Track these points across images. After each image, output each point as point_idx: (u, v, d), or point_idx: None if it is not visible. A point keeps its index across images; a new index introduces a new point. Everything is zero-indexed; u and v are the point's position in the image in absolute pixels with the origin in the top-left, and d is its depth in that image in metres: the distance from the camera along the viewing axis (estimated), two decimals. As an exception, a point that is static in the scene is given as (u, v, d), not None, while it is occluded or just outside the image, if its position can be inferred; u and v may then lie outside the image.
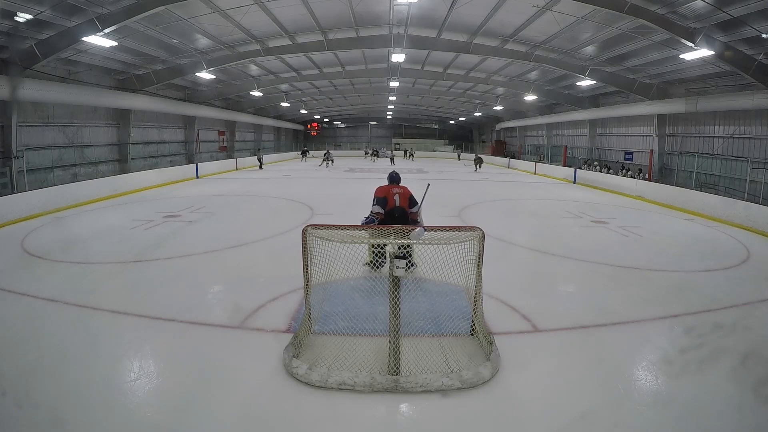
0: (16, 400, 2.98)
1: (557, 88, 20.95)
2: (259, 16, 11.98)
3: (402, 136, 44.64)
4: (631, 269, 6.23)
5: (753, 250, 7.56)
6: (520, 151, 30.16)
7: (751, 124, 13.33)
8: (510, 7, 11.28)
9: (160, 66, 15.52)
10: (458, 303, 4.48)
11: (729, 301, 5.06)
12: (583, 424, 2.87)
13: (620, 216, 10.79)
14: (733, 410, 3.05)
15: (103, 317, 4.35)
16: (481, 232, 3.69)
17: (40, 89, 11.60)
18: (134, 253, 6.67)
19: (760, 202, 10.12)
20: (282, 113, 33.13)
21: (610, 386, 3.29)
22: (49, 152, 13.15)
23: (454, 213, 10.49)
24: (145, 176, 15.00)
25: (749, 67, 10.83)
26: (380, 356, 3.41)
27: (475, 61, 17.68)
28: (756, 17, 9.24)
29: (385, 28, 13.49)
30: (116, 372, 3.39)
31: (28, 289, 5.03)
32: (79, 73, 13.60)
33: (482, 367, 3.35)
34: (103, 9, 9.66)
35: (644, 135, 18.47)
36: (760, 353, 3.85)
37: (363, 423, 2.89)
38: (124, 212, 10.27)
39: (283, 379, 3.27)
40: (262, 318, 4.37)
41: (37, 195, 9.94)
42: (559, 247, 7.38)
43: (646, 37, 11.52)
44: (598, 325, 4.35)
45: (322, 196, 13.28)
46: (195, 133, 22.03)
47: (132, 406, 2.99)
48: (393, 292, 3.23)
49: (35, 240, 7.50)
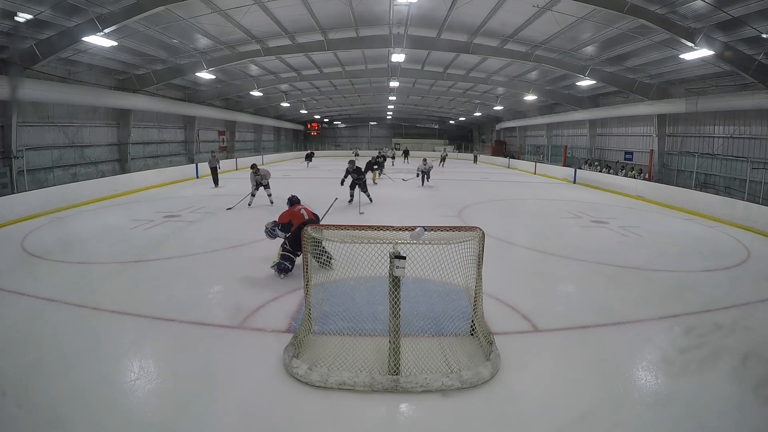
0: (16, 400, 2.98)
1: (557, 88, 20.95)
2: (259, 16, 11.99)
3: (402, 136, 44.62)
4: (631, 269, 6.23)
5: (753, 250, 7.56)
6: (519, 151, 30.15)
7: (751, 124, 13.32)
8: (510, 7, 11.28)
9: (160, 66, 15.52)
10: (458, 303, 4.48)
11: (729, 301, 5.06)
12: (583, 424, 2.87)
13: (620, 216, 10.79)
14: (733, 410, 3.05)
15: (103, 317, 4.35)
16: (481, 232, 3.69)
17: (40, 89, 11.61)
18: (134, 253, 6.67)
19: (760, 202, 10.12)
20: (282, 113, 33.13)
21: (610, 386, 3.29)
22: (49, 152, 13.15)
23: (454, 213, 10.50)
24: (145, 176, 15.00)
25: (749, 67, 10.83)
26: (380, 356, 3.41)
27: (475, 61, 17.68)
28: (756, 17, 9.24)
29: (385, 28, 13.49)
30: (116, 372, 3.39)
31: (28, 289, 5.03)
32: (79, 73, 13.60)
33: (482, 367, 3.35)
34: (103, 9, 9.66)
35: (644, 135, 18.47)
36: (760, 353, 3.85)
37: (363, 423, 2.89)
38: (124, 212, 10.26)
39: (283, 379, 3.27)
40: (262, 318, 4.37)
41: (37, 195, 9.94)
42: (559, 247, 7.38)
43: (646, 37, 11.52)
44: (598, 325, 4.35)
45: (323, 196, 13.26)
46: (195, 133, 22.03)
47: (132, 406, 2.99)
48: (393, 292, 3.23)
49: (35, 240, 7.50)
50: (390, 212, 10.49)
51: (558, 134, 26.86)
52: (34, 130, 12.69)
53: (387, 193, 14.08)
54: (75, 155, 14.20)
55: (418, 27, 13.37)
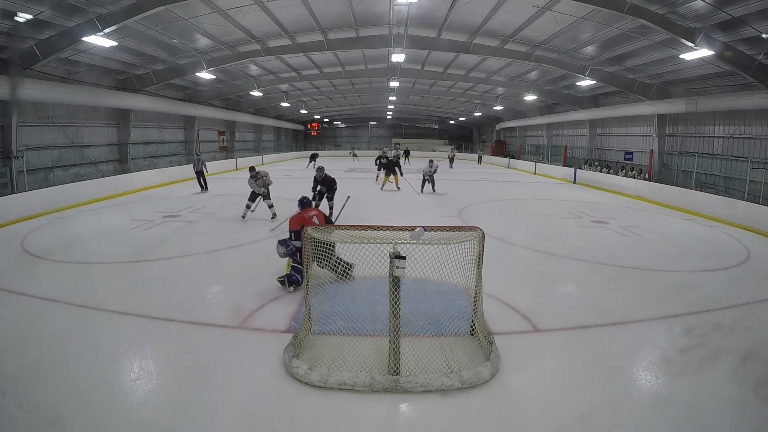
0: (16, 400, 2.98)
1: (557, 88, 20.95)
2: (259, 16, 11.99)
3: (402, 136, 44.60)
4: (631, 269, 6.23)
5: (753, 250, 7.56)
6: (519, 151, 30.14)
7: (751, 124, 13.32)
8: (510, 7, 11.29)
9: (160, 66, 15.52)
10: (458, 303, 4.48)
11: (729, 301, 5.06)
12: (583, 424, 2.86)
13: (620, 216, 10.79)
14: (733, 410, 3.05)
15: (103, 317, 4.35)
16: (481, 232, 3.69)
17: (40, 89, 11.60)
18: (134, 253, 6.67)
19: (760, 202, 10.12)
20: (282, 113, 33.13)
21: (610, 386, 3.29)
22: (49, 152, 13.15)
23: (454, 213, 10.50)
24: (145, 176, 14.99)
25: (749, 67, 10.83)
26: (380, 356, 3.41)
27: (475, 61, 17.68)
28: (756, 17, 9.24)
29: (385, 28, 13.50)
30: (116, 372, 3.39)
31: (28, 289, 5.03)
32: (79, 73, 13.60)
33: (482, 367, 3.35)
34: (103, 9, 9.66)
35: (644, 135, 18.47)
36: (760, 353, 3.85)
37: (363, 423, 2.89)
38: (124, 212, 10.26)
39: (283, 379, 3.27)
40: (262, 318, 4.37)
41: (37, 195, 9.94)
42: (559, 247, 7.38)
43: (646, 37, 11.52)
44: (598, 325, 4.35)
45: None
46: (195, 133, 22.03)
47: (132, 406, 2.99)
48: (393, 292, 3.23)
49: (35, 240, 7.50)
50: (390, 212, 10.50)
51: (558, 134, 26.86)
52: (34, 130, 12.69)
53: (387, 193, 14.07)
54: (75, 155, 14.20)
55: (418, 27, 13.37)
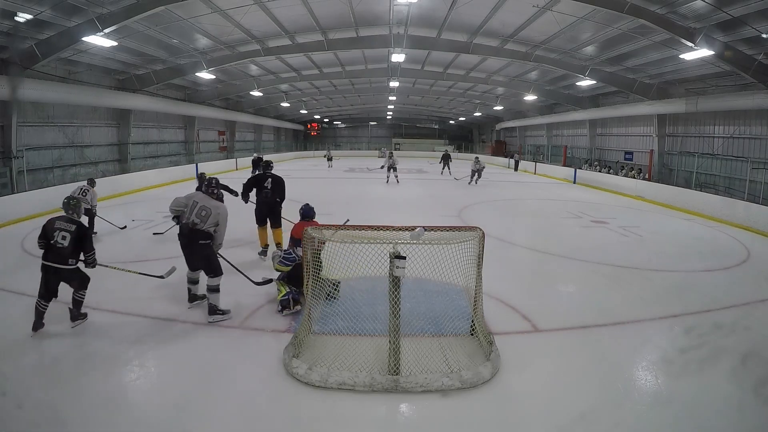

########################################

> _WHAT IS REQUIRED_: All records above should be duplicated exactly, with the pictures omitted.

> _THE COMPLETED TASK_:
Track these points across images. After each image, output each point as point_idx: (u, v, d), or point_idx: None if it is not visible. A point keeps its index across images; a new index introduces a new point. Everything is zero-indexed; u and v are the point's position in the image in absolute pixels with the origin in the top-left, and d is its depth in that image in metres: the distance from the camera along the viewing axis (estimated), two decimals. As an exception, a point that is static in the scene is given as (u, v, d), not None, while it is occluded or just outside the image, if its position can be inferred; u and v may then lie outside the image.
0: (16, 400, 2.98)
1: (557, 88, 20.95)
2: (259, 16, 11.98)
3: (402, 136, 44.64)
4: (631, 269, 6.23)
5: (753, 250, 7.56)
6: (520, 151, 30.16)
7: (751, 124, 13.33)
8: (510, 7, 11.28)
9: (160, 66, 15.52)
10: (458, 303, 4.48)
11: (729, 301, 5.06)
12: (583, 424, 2.87)
13: (620, 216, 10.79)
14: (733, 410, 3.05)
15: (103, 317, 4.35)
16: (481, 232, 3.69)
17: (40, 89, 11.60)
18: (134, 253, 6.67)
19: (760, 202, 10.12)
20: (282, 113, 33.13)
21: (610, 386, 3.29)
22: (49, 152, 13.15)
23: (454, 213, 10.49)
24: (145, 176, 15.00)
25: (749, 67, 10.83)
26: (380, 356, 3.41)
27: (475, 61, 17.68)
28: (756, 17, 9.24)
29: (385, 28, 13.49)
30: (116, 372, 3.39)
31: (28, 289, 5.03)
32: (79, 73, 13.60)
33: (482, 367, 3.35)
34: (103, 9, 9.66)
35: (644, 135, 18.47)
36: (760, 353, 3.85)
37: (363, 423, 2.89)
38: (124, 212, 10.27)
39: (283, 379, 3.27)
40: (262, 318, 4.37)
41: (37, 195, 9.94)
42: (559, 247, 7.38)
43: (646, 37, 11.52)
44: (598, 325, 4.35)
45: (322, 196, 13.28)
46: (195, 133, 22.03)
47: (132, 406, 2.99)
48: (393, 292, 3.23)
49: (35, 240, 7.50)
0: (16, 400, 2.98)
1: (557, 88, 20.95)
2: (259, 16, 11.99)
3: (402, 136, 44.62)
4: (631, 269, 6.23)
5: (753, 250, 7.56)
6: (519, 151, 30.15)
7: (751, 124, 13.32)
8: (510, 7, 11.28)
9: (160, 66, 15.52)
10: (458, 303, 4.48)
11: (729, 301, 5.06)
12: (583, 424, 2.87)
13: (620, 216, 10.79)
14: (733, 410, 3.05)
15: (103, 317, 4.35)
16: (481, 232, 3.69)
17: (40, 89, 11.61)
18: (134, 253, 6.67)
19: (760, 202, 10.12)
20: (282, 113, 33.13)
21: (610, 386, 3.29)
22: (49, 152, 13.15)
23: (454, 213, 10.50)
24: (145, 176, 15.00)
25: (749, 67, 10.83)
26: (380, 356, 3.41)
27: (475, 61, 17.68)
28: (756, 17, 9.24)
29: (385, 28, 13.49)
30: (116, 372, 3.39)
31: (28, 289, 5.03)
32: (79, 73, 13.60)
33: (482, 367, 3.35)
34: (103, 9, 9.66)
35: (644, 135, 18.47)
36: (760, 353, 3.85)
37: (363, 423, 2.89)
38: (124, 212, 10.26)
39: (283, 379, 3.27)
40: (262, 318, 4.37)
41: (37, 195, 9.94)
42: (559, 247, 7.38)
43: (646, 37, 11.52)
44: (598, 325, 4.35)
45: (323, 196, 13.26)
46: (195, 133, 22.03)
47: (132, 406, 2.99)
48: (393, 292, 3.23)
49: (35, 240, 7.50)
50: (390, 212, 10.49)
51: (558, 134, 26.86)
52: (34, 130, 12.69)
53: (387, 193, 14.08)
54: (75, 155, 14.20)
55: (418, 27, 13.37)
0: (16, 400, 2.98)
1: (557, 88, 20.95)
2: (259, 16, 11.99)
3: (402, 136, 44.60)
4: (631, 269, 6.23)
5: (753, 250, 7.56)
6: (519, 151, 30.14)
7: (751, 124, 13.32)
8: (510, 7, 11.29)
9: (160, 66, 15.52)
10: (458, 303, 4.48)
11: (729, 301, 5.06)
12: (583, 424, 2.86)
13: (620, 216, 10.79)
14: (733, 410, 3.05)
15: (103, 317, 4.35)
16: (481, 232, 3.69)
17: (40, 89, 11.60)
18: (134, 253, 6.67)
19: (760, 202, 10.12)
20: (282, 113, 33.13)
21: (610, 386, 3.29)
22: (49, 152, 13.15)
23: (454, 213, 10.50)
24: (145, 176, 14.99)
25: (749, 67, 10.83)
26: (380, 356, 3.41)
27: (475, 61, 17.68)
28: (756, 17, 9.24)
29: (385, 28, 13.50)
30: (116, 372, 3.39)
31: (28, 289, 5.03)
32: (79, 73, 13.60)
33: (482, 367, 3.35)
34: (103, 9, 9.66)
35: (644, 135, 18.47)
36: (760, 353, 3.85)
37: (363, 423, 2.89)
38: (124, 212, 10.26)
39: (283, 379, 3.27)
40: (262, 318, 4.37)
41: (37, 195, 9.94)
42: (559, 247, 7.38)
43: (646, 37, 11.52)
44: (598, 325, 4.35)
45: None
46: (195, 133, 22.03)
47: (132, 406, 2.99)
48: (393, 292, 3.23)
49: (35, 240, 7.50)
50: (390, 212, 10.50)
51: (558, 134, 26.86)
52: (34, 130, 12.69)
53: (387, 193, 14.07)
54: (75, 155, 14.20)
55: (418, 27, 13.37)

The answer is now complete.